Planetary Giants Rule the Sky

By Alan Hale

Our solar system’s two largest planets take center stage this month. Saturn is highest above the horizon about two hours after darkness falls, and it sets in the west a couple of hours after midnight. Jupiter rises during the midevening and passes almost directly overhead about two hours before the beginning of dawn.

Through a telescope, Saturn’s rings continue to open slowly and gradually after being presented edge-on to us earlier this year. Meanwhile, the cloud patterns in Jupiter’s atmosphere—which have been unusually active with several storms during recent months—may continue this behavior during at least the near future.

Venus has been a brilliant beacon in our morning sky for the past several months, but it has gradually been sinking lower to the horizon for the past few weeks. It all but disappears into the dawn by the end of the month. On Tuesday morning, November 25, Mercury passes close to Venus low in the dawn sky. It climbs higher during subsequent days for an appearance early next month while Venus essentially disappears into twilight.
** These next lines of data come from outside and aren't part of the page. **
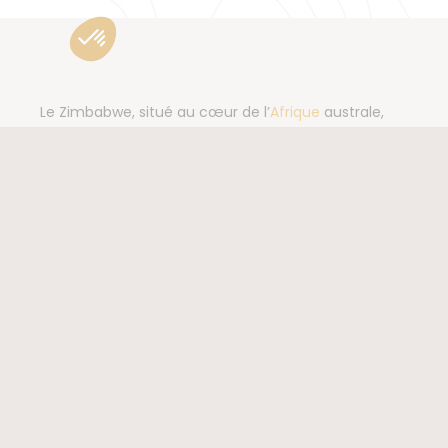
Le Zimbabwe, situé au cœur de l’
Afrique
australe,
abrite pourtant l’un des sites naturels les plus
spectaculaires au monde, les chutes Victoria,
classées au patrimoine mondial de l’Unesco. Des
majestueuses Chutes Victoria aux traditions
profondes et variées de ses communautés, un
voyage au Zimbabwe mêle à la fois découverte
culturelle et naturelle. Un itinéraire de la Namibie au
Zimbabwe, en passant par le Botswana, est
l’opportunité d’effectuer plusieurs voyages en un,
entre randonnée et safari. Partez vivre une aventure
inoubliable en petit groupe, accompagné par un
Lire la suite
guide local francophone.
There are no strong meteor showers during November, although there are various weaker showers that take place. The Leonid shower, which peaks around November 17, has a normal peak rate of about 10 meteors per hour, but it has been known to produce some extremely strong meteor storms around the time its parent comet, Tempel-Tuttle—with an orbital period of 33 years—returns, as what occurred around the beginning of the 21st century.

There is a possibility of enhanced activity this year, and since the moon will be at its new phase three days later, the skies should be relatively dark.

The newly discovered interstellar Comet 3I/ATLAS was closest to the sun just before the end of October, but it was hidden in sunlight on the far side of the sun from Earth at that time. It begins emerging into the morning sky by the second week of November and will travel northwestward through the stars of the Virgo constellation for the rest of the month as it makes its closest approach to Earth—167 million miles—shortly after mid-December.

While it is difficult to make accurate predictions of its brightness, larger backyard telescopes are likely to detect it as it begins completing its brief sojourn through our solar system and returns to its eternal travels through our galaxy.